The Innocents was Jack Clayton’s second feature film as a director. He was never known for horror films, not after The Innocents and certainly not before it. His directorial eye was not as accustomed to this material as a more practiced horror director’s (a Terrence Fisher, let’s say) might have been, which enabled him to avoid the clichés and the stock effects of the genre expertly; almost as though they had never existed. The result is at times unrelenting, riddled throughout with a tension that frequently emerges from the tale’s most benign corners. As Miss Giddens’ anxiety over the children reaches its apotheosis, and we slowly come to realize just who is in danger from whom, Clayton and his cinematographer, Freddie Francis (just before becoming a directorial staple over at Hammer, a studio that learned a lot from this film), glide their camera fluidly through a seemingly endless series of corridors and staircases, each one swallowed in darkness more deeply, more thoroughly than the last.

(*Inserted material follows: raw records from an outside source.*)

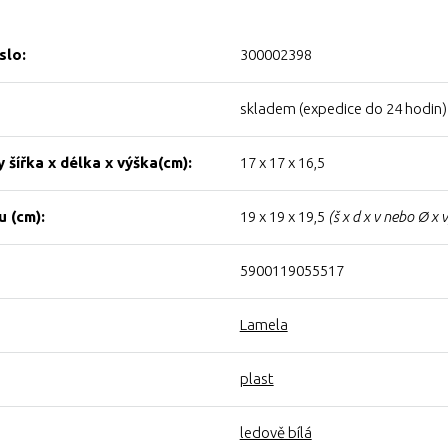
slo:
300002398
skladem (expedice do 24 hodin)
 šířka x délka x výška(cm):
17 x 17 x 16,5
 (cm):
19 x 19 x 19,5
(š x d x v nebo Ø x v
5900119055517
Lamela
plast
ledově bílá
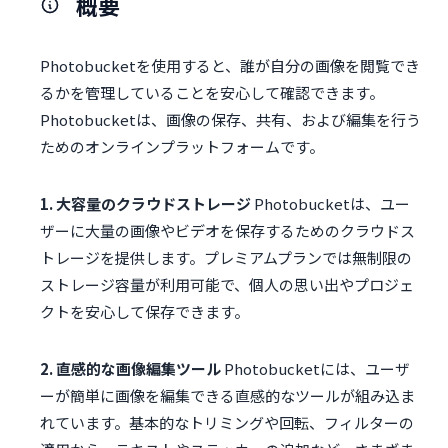
概要
Photobucketを使用すると、誰が自分の画像を閲覧でき
るかを管理していることを安心して確認できます。
Photobucketは、画像の保存、共有、および編集を行う
ためのオンラインプラットフォームです。
1. 大容量のクラウドストレージ
Photobucketは、ユー
ザーに大量の画像やビデオを保存するためのクラウドス
トレージを提供します。プレミアムプランでは無制限の
ストレージ容量が利用可能で、個人の思い出やプロジェ
クトを安心して保存できます。
2. 直感的な画像編集ツール
Photobucketには、ユーザ
ーが簡単に画像を編集できる直感的なツールが組み込ま
れています。基本的なトリミングや回転、フィルターの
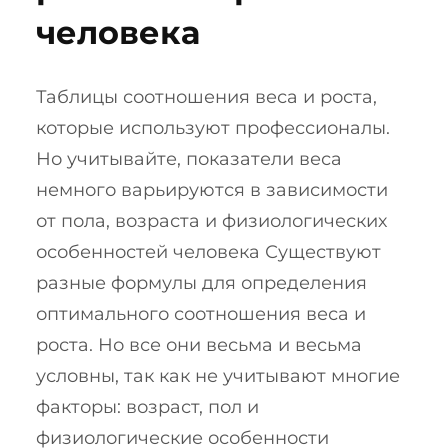
человека
Таблицы соотношения веса и роста,
которые используют профессионалы.
Но учитывайте, показатели веса
немного варьируются в зависимости
от пола, возраста и физиологических
особенностей человека Существуют
разные формулы для определения
оптимального соотношения веса и
роста. Но все они весьма и весьма
условны, так как не учитывают многие
факторы: возраст, пол и
физиологические особенности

What’s most ironic about Clayton’s achievement with The Innocents is that, in the end, it’s a ghost story, and ghost stories have always been the creakiest, most ineffectual subgenre in cinema. With the exception of the “Drop of Water” segment from Mario Bava’s Black Sabbath, Masaki Kobayashi’s Kwaidan, and (possibly) The Haunting, they’ve been more reliable as comedies (Blithe Spirit, You Never Can Tell) than horror exercises. But The Innocents, like all the best horror movies, transcends its genre without becoming so mainstream as to drive hardcore horror devotees back to the more familiar horrors on gaudy display at a multiplex near you.